Wheat prices move lower
Harvest selling kept pressure on wheat prices early in the week, and then a bearish USDA supply/demand report added to the negative tone of the complex. Wheat prices dropped to new lows of this move, testing the April lows in Kansas City and getting close to those lows in Chicago. Minneapolis is holding together very well despite the weakness in the winter wheat markets.
USDA actually increased hard red winter wheat production while the trade had expected a decline. They also increased soft red more than trade expectations, and left spring wheat alone despite the major planting delays.
No changes were made to acreage for corn or beans, either, leaving that heavy lifting for the June 28 plantings report. They did lower average corn yields by 1.5 bushel per acre to 156.5, and increased wheat yields by .5 bushel per acre to 44.6; they left soy yields unchanged at 44.5 bushes per acre.
While raising the domestic wheat numbers was a bit of a surprise to some, the lowering of world wheat numbers was also a surprise. Most of the decrease was in the Black Sea region, also a surprise considering the improving weather there. World wheat production and end stocks were decreased by 5 MMT. World carryout is now projected at 181 MT, just 1.4 MMT higher than last year; not exactly indicative of a world awash in wheat.
One could easily take a couple of million tons of U.S. spring wheat out of the production figure and all of a sudden world stocks are declining. Add to that the declining estimates coming out of Europe and USDA’s estimates of Black Sea production still higher than either Russia’s or Ukraine’s own estimates, and those world carryout numbers could get tighter still.

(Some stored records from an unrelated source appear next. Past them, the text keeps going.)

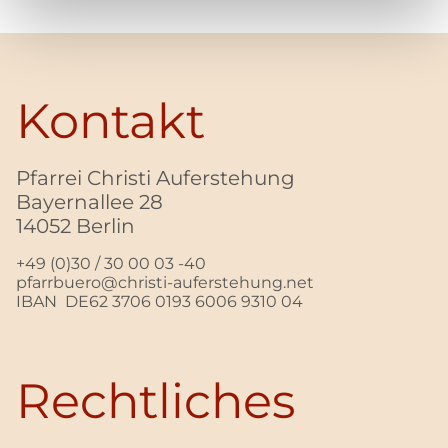
Kontakt
Pfarrei Christi Auferstehung
Bayernallee 28
14052 Berlin
+49 (0)30 / 30 00 03 -40
pfarrbuero@christi-auferstehung.net
IBAN DE62 3706 0193 6006 9310 04
Rechtliches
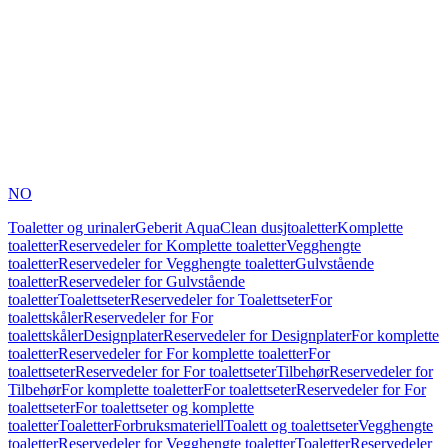
NO
Toaletter og urinaler
Geberit AquaClean dusjtoaletter
Komplette
toaletter
Reservedeler for Komplette toaletter
Vegghengte
toaletter
Reservedeler for Vegghengte toaletter
Gulvstående
toaletter
Reservedeler for Gulvstående
toaletter
Toalettseter
Reservedeler for Toalettseter
For
toalettskåler
Reservedeler for For
toalettskåler
Designplater
Reservedeler for Designplater
For komplette
toaletter
Reservedeler for For komplette toaletter
For
toalettseter
Reservedeler for For toalettseter
Tilbehør
Reservedeler for
Tilbehør
For komplette toaletter
For toalettseter
Reservedeler for For
toalettseter
For toalettseter og komplette
toaletter
Toaletter
Forbruksmateriell
Toalett og toalettseter
Vegghengte
toaletter
Reservedeler for Vegghengte toaletter
Toaletter
Reservedeler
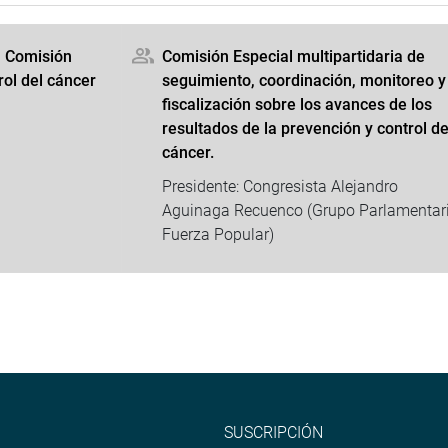
a Comisión
Comisión Especial multipartidaria de
rol del cáncer
seguimiento, coordinación, monitoreo y
fiscalización sobre los avances de los
resultados de la prevención y control de
cáncer.
Presidente: Congresista Alejandro
Aguinaga Recuenco (Grupo Parlamentar
Fuerza Popular)
SUSCRIPCIÓN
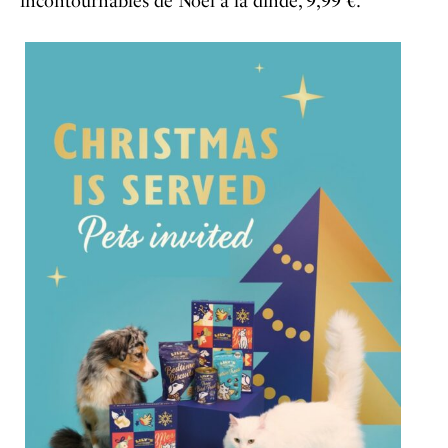
incontournables de Noël à la dinde, 9,99 €.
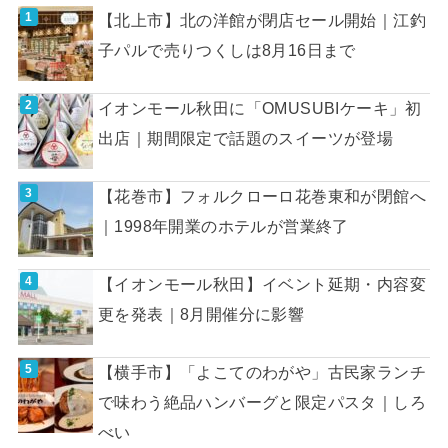
【北上市】北の洋館が閉店セール開始｜江釣
子パルで売りつくしは8月16日まで
イオンモール秋田に「OMUSUBIケーキ」初
出店｜期間限定で話題のスイーツが登場
【花巻市】フォルクローロ花巻東和が閉館へ
｜1998年開業のホテルが営業終了
【イオンモール秋田】イベント延期・内容変
更を発表｜8月開催分に影響
【横手市】「よこてのわがや」古民家ランチ
で味わう絶品ハンバーグと限定パスタ｜しろ
べい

That’s not to say it’s a screaming bull market, just that the long-held bear market attitude might be a bit overzealous. A big corn crop could certainly keep a lid on wheat prices, but extremely tight old-crop corn supplies (even tighter for quality stocks) and the late harvest will keep wheat moving into feed rations for a few months yet. Throw some heat on the corn crop during the late pollination, and suddenly new-crop feed grain supplies aren’t so burdensome.